# Fraternal Greeting from Eastern North Carolina



## Tony Siciliano (Feb 9, 2011)

Hello from Eastern NC.  My name is Tony.  I'm a Master Mason from Lafayette Lodge #83, A.F & A.M. 

I was raised in 2006, and was active in many masonic forums and websites.  From 2007 - 2010, my cable-tow was pulled pretty short (AD Marine, father to two young boys, etc.).  My schedule has stabilized and I'm finally back in Lodge.

I'm happy to have found an active forum.  The vast majority of the sites I used to frequent are gone, or haven't been updated in a couple of years.  I'm pretty bummed about that... 

Anyway, I'm looking forward to some interesting discussions and good Masonic education.

Tony Siciliano
Lafayette Lodge #83
M∴M∴


----------



## Stephen (Feb 9, 2011)

Hello!

I was born and have family in Morehead City, NC. I live in Virginia now but would love to one day visit the lodges of my home.
Welcome to the forums and if I become a Mason I will look forward to calling you a brother.


----------



## Blake Bowden (Feb 9, 2011)

Welcome to the forums Bro.

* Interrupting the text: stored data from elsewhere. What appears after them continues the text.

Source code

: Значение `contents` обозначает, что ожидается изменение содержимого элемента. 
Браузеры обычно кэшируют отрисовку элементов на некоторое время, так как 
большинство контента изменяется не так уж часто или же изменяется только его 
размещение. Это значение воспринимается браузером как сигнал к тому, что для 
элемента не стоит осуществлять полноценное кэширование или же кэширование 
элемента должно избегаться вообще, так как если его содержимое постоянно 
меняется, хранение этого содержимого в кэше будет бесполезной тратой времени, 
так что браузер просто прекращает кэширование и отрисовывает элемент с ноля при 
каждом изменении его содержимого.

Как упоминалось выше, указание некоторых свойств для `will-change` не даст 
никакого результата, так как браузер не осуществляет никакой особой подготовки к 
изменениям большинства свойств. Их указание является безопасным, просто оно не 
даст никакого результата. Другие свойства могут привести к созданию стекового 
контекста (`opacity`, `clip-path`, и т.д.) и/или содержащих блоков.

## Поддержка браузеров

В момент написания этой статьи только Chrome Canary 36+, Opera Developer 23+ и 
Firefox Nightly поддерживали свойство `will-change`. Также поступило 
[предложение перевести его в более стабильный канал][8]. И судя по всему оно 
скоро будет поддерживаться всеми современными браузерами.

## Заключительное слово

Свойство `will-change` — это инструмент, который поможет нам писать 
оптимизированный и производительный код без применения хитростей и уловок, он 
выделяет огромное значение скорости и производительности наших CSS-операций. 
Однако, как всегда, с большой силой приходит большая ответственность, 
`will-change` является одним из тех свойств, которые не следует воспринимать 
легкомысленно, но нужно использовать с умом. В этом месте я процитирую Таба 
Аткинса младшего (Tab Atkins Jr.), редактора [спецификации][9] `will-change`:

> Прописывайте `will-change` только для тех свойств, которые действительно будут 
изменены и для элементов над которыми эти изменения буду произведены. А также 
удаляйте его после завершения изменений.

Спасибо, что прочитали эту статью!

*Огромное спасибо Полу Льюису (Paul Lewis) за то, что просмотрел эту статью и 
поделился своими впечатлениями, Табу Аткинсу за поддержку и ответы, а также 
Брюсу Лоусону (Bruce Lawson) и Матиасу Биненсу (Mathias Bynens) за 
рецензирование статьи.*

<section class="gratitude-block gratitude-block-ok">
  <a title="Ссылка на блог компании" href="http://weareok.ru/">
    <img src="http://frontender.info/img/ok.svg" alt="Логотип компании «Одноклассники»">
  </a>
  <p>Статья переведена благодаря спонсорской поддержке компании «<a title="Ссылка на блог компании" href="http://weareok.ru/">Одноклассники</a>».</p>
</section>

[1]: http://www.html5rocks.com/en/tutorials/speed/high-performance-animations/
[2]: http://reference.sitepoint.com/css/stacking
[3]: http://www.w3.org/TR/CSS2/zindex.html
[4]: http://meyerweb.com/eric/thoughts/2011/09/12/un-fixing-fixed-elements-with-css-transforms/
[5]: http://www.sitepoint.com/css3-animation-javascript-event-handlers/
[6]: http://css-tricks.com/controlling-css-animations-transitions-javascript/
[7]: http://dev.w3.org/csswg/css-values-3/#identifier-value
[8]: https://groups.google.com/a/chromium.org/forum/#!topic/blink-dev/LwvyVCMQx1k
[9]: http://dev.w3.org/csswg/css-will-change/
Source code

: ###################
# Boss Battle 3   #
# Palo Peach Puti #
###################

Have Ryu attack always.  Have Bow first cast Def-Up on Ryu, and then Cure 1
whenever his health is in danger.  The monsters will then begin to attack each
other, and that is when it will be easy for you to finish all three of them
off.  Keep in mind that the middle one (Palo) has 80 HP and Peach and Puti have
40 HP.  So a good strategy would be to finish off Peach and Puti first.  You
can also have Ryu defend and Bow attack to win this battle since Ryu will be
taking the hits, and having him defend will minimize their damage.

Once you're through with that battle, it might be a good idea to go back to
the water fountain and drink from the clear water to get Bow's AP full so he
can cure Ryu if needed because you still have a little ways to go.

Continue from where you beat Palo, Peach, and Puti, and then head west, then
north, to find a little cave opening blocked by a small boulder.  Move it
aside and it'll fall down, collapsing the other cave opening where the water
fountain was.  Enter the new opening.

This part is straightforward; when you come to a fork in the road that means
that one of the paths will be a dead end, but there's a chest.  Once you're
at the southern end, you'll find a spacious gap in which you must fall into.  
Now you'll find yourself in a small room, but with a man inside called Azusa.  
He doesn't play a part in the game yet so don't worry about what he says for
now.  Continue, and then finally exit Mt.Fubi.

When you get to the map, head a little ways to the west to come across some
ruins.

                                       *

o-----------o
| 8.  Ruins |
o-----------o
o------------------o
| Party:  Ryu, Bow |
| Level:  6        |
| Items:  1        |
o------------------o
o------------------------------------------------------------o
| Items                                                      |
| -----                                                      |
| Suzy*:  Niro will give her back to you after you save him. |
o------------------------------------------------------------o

Tony!


----------



## Bro. Stewart P.M. (Feb 10, 2011)

Brother Tony,

Welcome to Masons of Texas!


----------



## Dave in Waco (Feb 10, 2011)

Welcome aboard Bro. Tony!!


----------



## Bro.BruceBenjamin (Feb 10, 2011)

Welcome my Carolina brother.


----------



## Bro. Brad Marrs (Feb 10, 2011)

Welcome aboard Brother!


----------